If you anchor in front of China Camp, you are correct that there isn’t cell coverage. But, and this is a secret I’m sharing, if you anchor half way between McNear’s Beach pier and China Camp, where the rocky outcrop sits, and in 10-feet of water, there is cell coverage. OK at least with AT&T, I get 2-3 bars. It just popped up in the last year or so.
I work from my little sailboat so having a cell signal for internet is important. BTW most of the Delta has cell coverage too. I spent seven months anchored out over summer both in the Delta and the Central Bay. Love China Camp too. It’s a tough life, but someone has to do it.
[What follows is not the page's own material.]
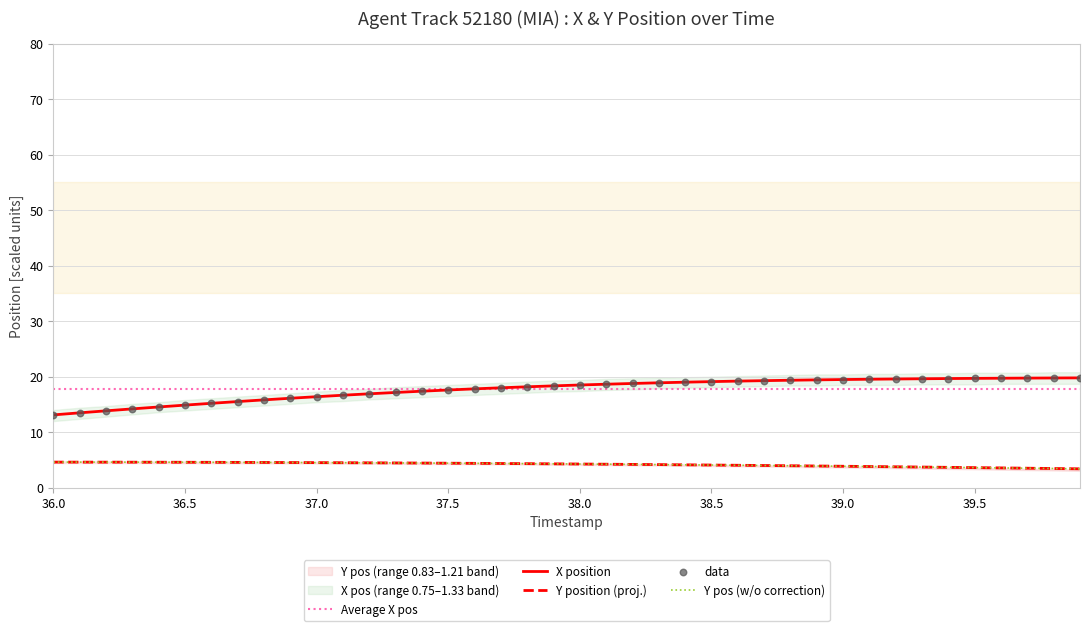

Which series has the largest total across all categories?

X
Love reading your column every month. Glad you have your haul out done. With luck I’ll haul the Rose next year. It will be 8 years, since the last haul out and yep it’s near about due. Luckily I’m anchored in fresh water now, so the hard stuff does not form. Fingers crossed.
BTW the old Humphrey’s restaurant at the Antioch Marina will be reopening under new owners sometime in the next month or two.
SV Frisco Rose (The pink boat - yes it’s a girls’ boat) Islander 34
I am going to do exactly as you suggest next time we are anchored at China Camp. You are clever to have found a signal!
Of course part of the attraction of being anchored is not to be connected to the world outside, but sometimes you just have to surrender the solitude and bow to the demands of society, damn it!
Thanks for the tip! Good luck with your haul, be advised, the price has gone up significantly since you last bettered your bottom.
Thank you very much for publishing my letter about San Jose Sailing Club. In answer to your question, the Historic Clubhouse in Alviso - think about 100 years old - belongs to SouthBay Yacht Club. It is an active club. We, San Jose Sailing Club, have never had a Clubhouse but we do rent the SouthBay Club facility a couple times a year for our activities.
The SouthBay Yacht Club has an interesting building with some great pictures of people in their boats around 1900. At one time it was a thriving port serving communities around the Bay although it would be interesting to see how they were able to tack out of the harbor and up into the Bay.
The building sits up on the levee because the land in that area has subsided by many feet. Their Club is in the process of installing new docks.
Thanks again for letting the Bay Area know about our club and the enjoyment we get sailing the Bay, enjoying the company of other boating folks and the fun of being part of the boating community.
San Jose Sailing Club
Thanks for setting me straight about the difference between the SouthBay Yacht Club and the San Jose Sailing Club. My Bad! I knew that and have even been there, but in haste my brain took over and drove me over a cliff, again!
Hope to see you out on the water!
Thanks for the very nice letter,
The Yachtsman magazine is never far from reach. We even brought a copy with us everywhere we went on our trip to Fiji. Here is Wendy checking out the centerfold.
Thom and Wendy Foulks
Thom and Wendy,
Thanks, it looks like you folks had an excellent trip! Thanks for adding to the fabulous collection of places the magazine has visited! This is further proof that the magazine is enjoyed worldwide!